After the long, lonely walk down questionable streets, three-quarters of a mile from the N train across the urban tundra of far west Queens, with an icy wind throwing its needles at your face and nothing that could ever make you warm again, there, waiting to take you in, is Bear.
In a moment there is vodka on the table, chilled and decanted into a charming little bottle, and a silver platter laden with leaf-shaped plates and miniature pots of snacks from another empire: salo, creamy fatback cured in-house, with rye bread fried in sunflower oil; slivers of roasted apple and potato, preening with duck fat; herring in a low jar, pickled and bracing; and a deviled egg swagged in salmon roe, with a heart of whipped smoked sprats.

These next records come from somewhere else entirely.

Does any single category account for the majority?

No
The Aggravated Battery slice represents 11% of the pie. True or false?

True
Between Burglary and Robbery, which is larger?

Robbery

Tucked under the salo and rye is a chapbook of Russian poems, bound in twine. The translator turns out to be the young, soft-spoken waiter, Alex Pogrebinsky, who runs Bear with his older sister, Natasha. They come from Kiev by way of Cleveland, where their family settled as refugees after fleeing the Soviet Union in 1991. They opened Bear a year and a half ago on this remote block, and make up nearly its entire staff: Mr. Pogrebinsky ferries plates and mixes drinks named after favorite poems by Lermontov, while Ms. Pogrebinsky, formerly the chef at the Castello Plan, cooks every order.

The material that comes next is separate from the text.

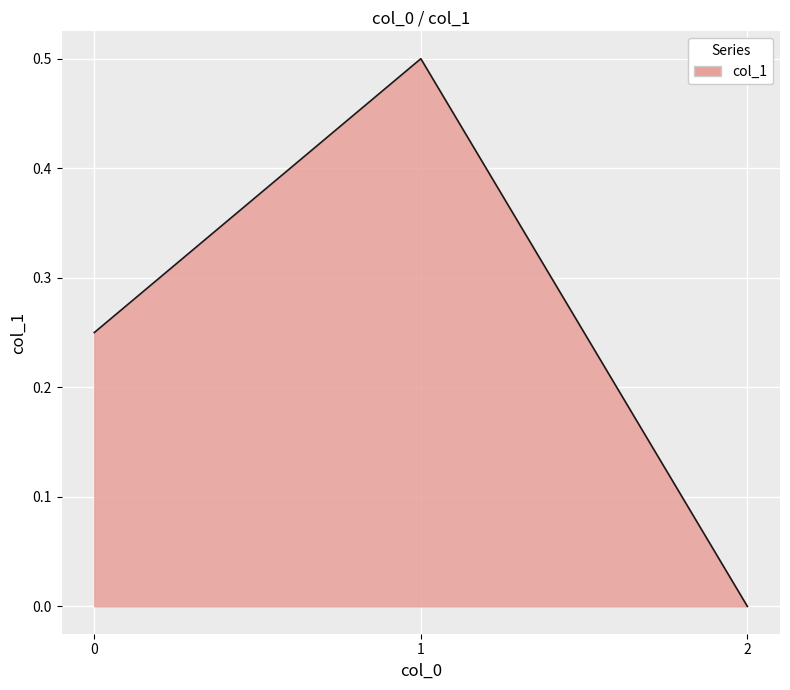

The chart shows a value of -0.2 at 2. True or false?

False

Her palette of flavors is distinctly Eastern European, with little intervention by citrus or sweetness. Mushrooms are cooked down for hours, then roasted with sour cream, onion and dill until they achieve gaminess. Goat, lamb and beef are sloshed with red wine, amiably collapsing. This is food for winter.
But it is not peasant food, for here is scallop ceviche, the pale flesh stained orange by salmon roe and thatched with shredded apple, served on a recent evening as part of a seven-course tasting menu that must be requested in advance. (It is that rare tasting menu that teases rather than gluts, and makes you feel that the chef is cooking just for you, which she is.)
Even the stodgier Slavic dishes are surprisingly delicate. In a streamlined version of kulebyaka, traditionally a layered fish pie, there are no layers, simply a cod fillet sheathed in brik dough, which fries to a crisp without flaking. The result looks like a sleek egg roll.
One night, veal dumplings, in a tasting portion, were improbably ethereal; on another, ordered off the menu, they were sluggards. Ms. Pogrebinsky later explained that for the tasting menu she had cultured her own smetana — thick, yogurtlike Russian sour cream, whose extra tanginess balances the caramelized onions in the sauce. It mattered.
There are moments of confusion: the invisible duck, buried under roasted apples and potatoes in a ruffle-edged tart pan (although when you find it, it is cooked perfectly); borscht, made with a tomato-based broth, translucent and gentle when you crave voluptuousness; and the Parker House rolls, presented at the start of the meal, with their whiff of Thanksgiving. But these mysteries are part of the journey.
The space is somewhere between a nightclub and a living room. Gleaming ingots of Swarovski crystal cast colored lights over black leather banquettes. Books lean in corners. Big-headed roses pose on tables, as if in imitation of the cloudy still lifes of roses that adorn the wall, painted by Alex and Natasha’s father. The soundtrack veers from techno swing to Tarantino-esque arcana. It grows on you.
A true explorer would not leave without braving the Demon, a cocktail with no counterpart I know of on this earth. It starts out as a Russian coffee, spiked with vodka, then goes off the deep end, with slugs of gin, whiskey and vermouth, all funneled into a chalice and served with a spoon of sugar set on fire. (In America, we call this a bachelorette party.)
Outside await the jaws of winter. One last shot of vodka, then. Borrow a line from Anna Akhmatova and toast “the world, that’s brusque and brutal.” It is like swallowing the sun.
Bear
12-14 31st Avenue (12th Street), Long Island City, Queens; (917) 396-4939; bearnyc.com
RECOMMENDED Seven-course chef’s tasting menu (pre-order required); vodka and zakuski platter (pre-order required); hunter’s stew; mushroom stroganoff; roasted duck with apples; veal dumplings.
PRICES $4 to $25.
OPEN Dinner nightly, brunch Saturday and Sunday.
RESERVATIONS Accepted.
WHEELCHAIR ACCESS Entrance is level with sidewalk. Restroom is spacious and equipped with handrail.